Percolation with random one-dimensional reinforcements

TL;DR

This paper investigates how inhomogeneous bond percolation on a product graph with a random one-dimensional reinforcement region affects percolation, establishing conditions for the persistence of non-percolative phases.

Contribution

It introduces a model with a random reinforcement region in inhomogeneous percolation and derives conditions based on the moments of the radii for non-percolation to persist.

Findings

Non-percolative phase persists for subcritical p and q<1.

Conditions depend on moments of the radii and growth of G.
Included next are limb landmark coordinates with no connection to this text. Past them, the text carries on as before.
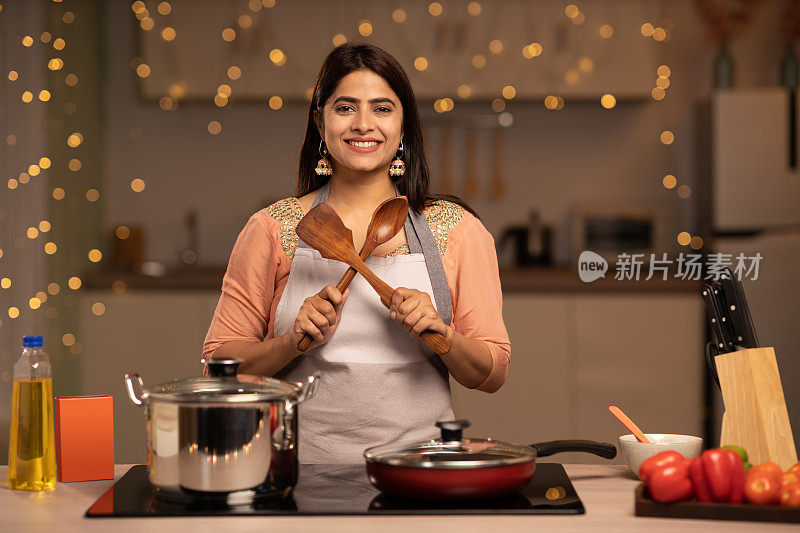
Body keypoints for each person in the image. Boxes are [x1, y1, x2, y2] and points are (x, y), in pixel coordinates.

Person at [203, 43, 510, 463]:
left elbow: (491, 373)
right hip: (297, 469)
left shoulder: (457, 231)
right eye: (345, 108)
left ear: (404, 126)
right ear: (320, 121)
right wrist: (291, 343)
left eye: (382, 109)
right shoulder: (272, 229)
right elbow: (218, 367)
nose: (364, 124)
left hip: (420, 471)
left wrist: (442, 335)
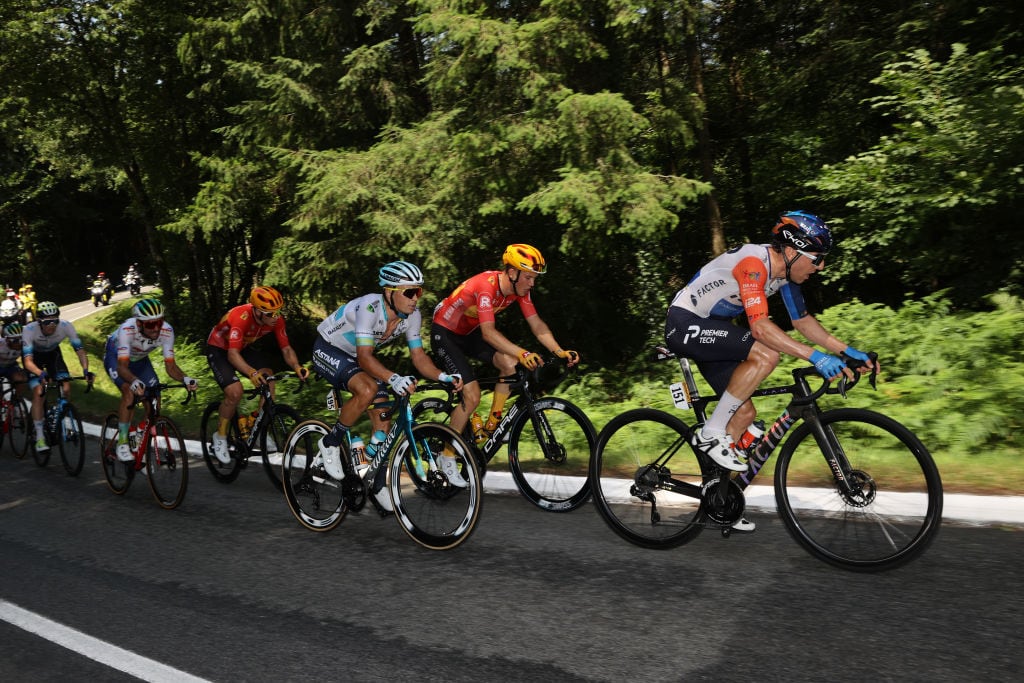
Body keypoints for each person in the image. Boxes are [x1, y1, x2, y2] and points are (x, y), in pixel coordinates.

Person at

Results extend understanding of inhomogeneous percolation with random reinforcements.

Abstract

We study inhomogeneous Bernoulli bond percolation on the graph $G \times \mathbb{Z}$, where $G$ is a connected quasi-transitive graph. The inhomogeneity is introduced through a random region $R$ around the origin axis $\{0\}\times\mathbb{Z}$, where each edge in $R$ is open with probability $q$ and all other edges are open with probability $p$. When the region $R$ is defined by stacking or overlapping boxes with random radii centered along the origin axis, we derive conditions on the moments of the radii, based on the growth properties of $G$, so that for any subcritical $p$ and any $q<1$, the non-percolative phase persists.